In 1866, Congress established a peace commission to end the hostility between whites and Native Americans, and to gather all Plains Indians onto reservations. In October 1868, the commission met at the same time that clashes between Cheyenne and white settlers erupted in Kansas. The hard-liners on the commission were therefore able to pass resolutions calling for the end to recognition of Indians as tribes (rendering treaty negotiations impossible) and urging the transfer of the Indian Bureau from the Interior Department to the War Department (which did not succeed). The peace commission would never meet again.
In response to the skirmishes in Kansas, General William Sherman ordered the new army commander in the region, General Philip Sheridan, to execute a military response. Sheridan’s winter campaign of 1868-1869 against the Cheyenne was reported extensively in newspapers across the country. The ruthless character of the army’s actions prompted opponents to coalesce into lobbying organizations. Many religious denominations, with missionary experience in the field, pleaded for a peaceful policy. Prominent Americans, such as Henry Ward Beecher and Peter Cooper, created the U.S. Indian Commission to push for “the protection and elevation of the Indians.”
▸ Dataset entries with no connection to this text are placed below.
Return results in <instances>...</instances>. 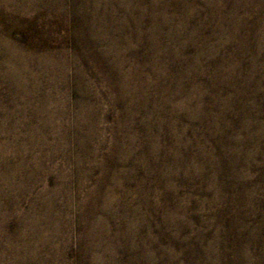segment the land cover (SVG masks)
<instances>
[{
	"label": "rangeland",
	"instance_id": "1",
	"mask_svg": "<svg viewBox=\"0 0 264 264\" xmlns=\"http://www.w3.org/2000/svg\"><path fill=\"white\" fill-rule=\"evenodd\" d=\"M0 264H264V0H0Z\"/></svg>",
	"mask_w": 264,
	"mask_h": 264
}]
</instances>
Harper’s Weekly joined the rising chorus of opposition to the militaristic Indian policy of the federal government. This Harper’s Weekly cartoon, appearing in the final months of the administration of President Andrew Johnson, chastises Sheridan’s practice of attack first and talk later.
After his inauguration in March 1869, President Ulysses S. Grant transferred Sherman to Washington to assume command of the U.S. Army, and Sheridan assumed Sherman’s former command of the Great Plains region. Until his death in 1887, Sheridan relentlessly strove to conquer the Native Americans in the West. When a Comanche chief called himself a “good Indian,” the general replied that “The only good Indians I ever saw were dead.”